The launch is a direct response to tightening and diverging data-processing regulations across APAC. Indonesia’s Personal Data Protection Law, Vietnam’s Personal Data Protection Law, and Singapore’s Personal Data Protection Act have raised the stakes for enterprises processing audio, transcripts, and customer conversations across multiple markets.
“In an era where AI capabilities evolve on a weekly cycle, the biggest risk of any technology decision is creating tomorrow’s legacy today. Makimoto is our response: a composable architecture where every component can be swapped as the field evolves.” — Thomas Laboulle, Founder and CEO, Toku
What Makimoto Kawa does
Makimoto Kawa is an MIT-licensed orchestration framework that runs a five-stage modular pipeline — audio resampling, noise filtering and enhancement, voice activity detection with speaker diarisation, speech-to-text inference, and post-processing — as a production-grade transcription service. The orchestration layer, which connects and configures the underlying components, is open-sourced; individual pipeline components remain managed by Toku at launch, with additional layers to be opened progressively.
At launch, Kawa offers two APIs: one for real-time transcription suited to live voice agents and in-conversation analytics, and one for post-conversation transcription covering recorded calls, voicemail, and batch processing. Operators can swap or tune any stage of the pipeline to accommodate different languages, domains, or deployment environments.
“With Kawa, customer data is processed in country, not just stored there. Every stage of the pipeline runs within a single jurisdiction, so our customers always know exactly where their data is going.” — Thomas Laboulle, Founder and CEO, Toku
Data residency by design
Kawa’s initial release runs exclusively in Singapore, supporting in-country processing for customers subject to the PDPA and regulated-sector guidelines from the Monetary Authority of Singapore. Toku says Makimoto is structured to address markets such as Indonesia and Vietnam, which enforce strict in-country data-processing mandates for real-time communications and transcription services.
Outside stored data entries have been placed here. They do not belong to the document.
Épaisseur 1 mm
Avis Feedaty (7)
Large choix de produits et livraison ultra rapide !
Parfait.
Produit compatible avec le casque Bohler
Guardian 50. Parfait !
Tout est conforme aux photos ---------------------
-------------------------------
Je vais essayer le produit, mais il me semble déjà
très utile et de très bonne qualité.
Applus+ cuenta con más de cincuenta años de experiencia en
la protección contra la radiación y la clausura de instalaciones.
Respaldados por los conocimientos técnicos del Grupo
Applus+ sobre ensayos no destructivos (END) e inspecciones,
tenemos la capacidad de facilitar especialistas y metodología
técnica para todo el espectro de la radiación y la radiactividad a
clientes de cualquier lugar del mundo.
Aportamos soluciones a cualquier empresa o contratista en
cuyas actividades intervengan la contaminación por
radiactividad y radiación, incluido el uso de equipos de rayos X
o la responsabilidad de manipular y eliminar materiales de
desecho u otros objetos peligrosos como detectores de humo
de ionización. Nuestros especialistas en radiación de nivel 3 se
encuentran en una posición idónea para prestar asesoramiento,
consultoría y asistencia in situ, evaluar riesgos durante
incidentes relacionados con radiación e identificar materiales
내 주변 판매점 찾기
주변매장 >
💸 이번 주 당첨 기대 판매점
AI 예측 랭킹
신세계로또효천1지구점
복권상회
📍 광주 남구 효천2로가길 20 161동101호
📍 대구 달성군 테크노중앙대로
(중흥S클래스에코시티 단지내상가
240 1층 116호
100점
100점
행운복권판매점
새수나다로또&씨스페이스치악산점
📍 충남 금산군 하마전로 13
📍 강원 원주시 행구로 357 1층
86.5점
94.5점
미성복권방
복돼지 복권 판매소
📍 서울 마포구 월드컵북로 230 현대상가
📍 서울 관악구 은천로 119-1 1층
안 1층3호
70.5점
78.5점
A containerised, self-hostable version will follow the managed API release, enabling deployment in a customer’s own cloud, data centre, or jurisdiction. Makimoto is operated through Makimoto Technology Pte Ltd, a wholly-owned Toku subsidiary, to maintain separate governance between community and enterprise editions. Toku has committed to keeping open-source components under permissive licensing, with no plans to move to source-available or Business Source License terms.
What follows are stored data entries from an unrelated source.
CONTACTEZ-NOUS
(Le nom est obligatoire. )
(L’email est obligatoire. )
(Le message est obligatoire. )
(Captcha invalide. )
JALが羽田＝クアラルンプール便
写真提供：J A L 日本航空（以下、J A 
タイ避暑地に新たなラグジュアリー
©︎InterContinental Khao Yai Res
Ecosystem interoperability and talent
Toku says Makimoto is designed to interoperate with regional language models including SEA-LION from AI Singapore and MERaLiON from A*STAR, which developers can integrate as reasoning or dialogue layers in applications requiring accurate transcription of regional speech.
Alongside the launch, Toku is opening ten Singapore-based graduate positions spanning engineering, developer relations, and community work. Applications and the early-access waiting list are open at makimoto.ai.